Thread Links Date Links
Thread Prev Thread Next Thread Index Date Prev Date Next Date Index

RE: [802.3ae_Serial] From serial PMD call 11 Dec




Gair -

Most of us at 802.3ae would like to keep the stressed eye test. However,
because it is so complex, we are seriously struggling with how to
calibrate the signal (as defined in D4.0). This is the main reason (I
believe) we are looking at alternative test(s).

There is a difference between D4.0 and 802.3z in that D4.0 includes
significant additional jitter in the stressed eye. 802.3z spec'd ~0.1UI
of jitter (named DCD), whereas D4.0 requires ~0.5UI of jitter, some
being of high probability and the rest of Gaussian pdf. Were you aware
of this difference? Am I correct in my assessment?

64B66B and general instrument performance at 10G are also behind the
struggles.

The proposal I outlined (it is not really mine) is to return more to the
802.3z definition for the stressed eye and add a separate test for
jitter tolerance. Since there would be a separate jitter tolerance test,
than the need for ~0.1UI of jitter in the stressed eye should be less
important. Note - I expect there would be some jitter anyway no matter
how hard one tried to eliminate it. This stressed eye test would still
challenge Rx bandwidth and sensitivity.

Thanks for responding.

******************************

## WORK TASK 1
In the message, how much jitter did 802.3z specify for the stressed eye?
The message above and the entries that follow are unrelated material.

******************************

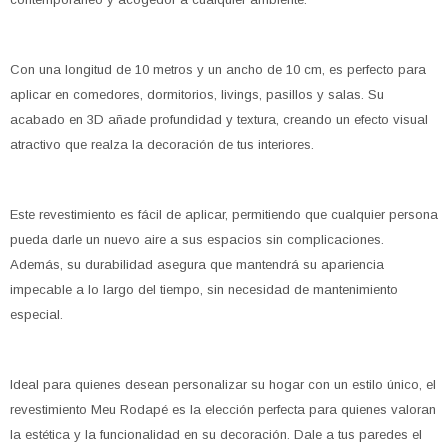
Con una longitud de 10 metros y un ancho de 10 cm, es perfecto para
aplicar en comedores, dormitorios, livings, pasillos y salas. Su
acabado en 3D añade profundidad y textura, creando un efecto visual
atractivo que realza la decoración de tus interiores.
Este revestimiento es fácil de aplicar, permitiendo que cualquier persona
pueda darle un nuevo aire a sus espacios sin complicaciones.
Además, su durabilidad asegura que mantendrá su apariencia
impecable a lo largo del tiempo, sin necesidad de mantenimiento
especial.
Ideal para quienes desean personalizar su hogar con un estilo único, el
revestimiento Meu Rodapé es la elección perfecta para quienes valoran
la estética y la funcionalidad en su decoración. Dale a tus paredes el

******************************

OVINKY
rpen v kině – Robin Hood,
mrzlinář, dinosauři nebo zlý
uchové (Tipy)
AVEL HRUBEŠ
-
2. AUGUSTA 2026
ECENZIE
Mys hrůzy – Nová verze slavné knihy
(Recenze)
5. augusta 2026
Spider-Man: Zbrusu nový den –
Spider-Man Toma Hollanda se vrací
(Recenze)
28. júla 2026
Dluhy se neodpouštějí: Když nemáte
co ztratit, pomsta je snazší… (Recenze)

******************************

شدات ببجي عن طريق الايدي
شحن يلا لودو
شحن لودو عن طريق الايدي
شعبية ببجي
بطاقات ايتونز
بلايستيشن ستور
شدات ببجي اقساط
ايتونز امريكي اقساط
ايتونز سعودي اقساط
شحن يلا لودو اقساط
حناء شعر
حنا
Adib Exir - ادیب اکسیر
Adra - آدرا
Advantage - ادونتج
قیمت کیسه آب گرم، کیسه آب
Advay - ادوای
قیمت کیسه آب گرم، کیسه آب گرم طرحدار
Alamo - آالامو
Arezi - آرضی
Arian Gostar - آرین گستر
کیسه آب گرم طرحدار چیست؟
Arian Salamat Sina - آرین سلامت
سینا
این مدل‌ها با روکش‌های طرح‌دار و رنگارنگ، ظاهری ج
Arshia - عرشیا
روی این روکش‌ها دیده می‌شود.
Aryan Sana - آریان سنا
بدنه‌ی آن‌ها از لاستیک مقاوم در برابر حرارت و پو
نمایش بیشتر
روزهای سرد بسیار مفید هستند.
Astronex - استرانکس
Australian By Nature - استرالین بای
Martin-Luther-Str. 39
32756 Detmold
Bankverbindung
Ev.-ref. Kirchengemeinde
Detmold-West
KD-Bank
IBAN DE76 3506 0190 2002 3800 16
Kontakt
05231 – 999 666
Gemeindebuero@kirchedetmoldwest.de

******************************

## WORK TASK 2
From the entries, duplicate the lines starting with the line containing "شدات ببجي عن طريق الايدي" and going on through the line containing "روزهای سرد بسیار مفید هستند.", including both of those lines.

## TASK OUTPUT 1
About 0.1 UI of jitter, named DCD.

## TASK OUTPUT 2
شدات ببجي عن طريق الايدي
شحن يلا لودو
شحن لودو عن طريق الايدي
شعبية ببجي
بطاقات ايتونز
بلايستيشن ستور
شدات ببجي اقساط
ايتونز امريكي اقساط
ايتونز سعودي اقساط
شحن يلا لودو اقساط
حناء شعر
حنا
Adib Exir - ادیب اکسیر
Adra - آدرا
Advantage - ادونتج
قیمت کیسه آب گرم، کیسه آب
Advay - ادوای
قیمت کیسه آب گرم، کیسه آب گرم طرحدار
Alamo - آالامو
Arezi - آرضی
Arian Gostar - آرین گستر
کیسه آب گرم طرحدار چیست؟
Arian Salamat Sina - آرین سلامت
سینا
این مدل‌ها با روکش‌های طرح‌دار و رنگارنگ، ظاهری ج
Arshia - عرشیا
روی این روکش‌ها دیده می‌شود.
Aryan Sana - آریان سنا
بدنه‌ی آن‌ها از لاستیک مقاوم در برابر حرارت و پو
نمایش بیشتر
روزهای سرد بسیار مفید هستند.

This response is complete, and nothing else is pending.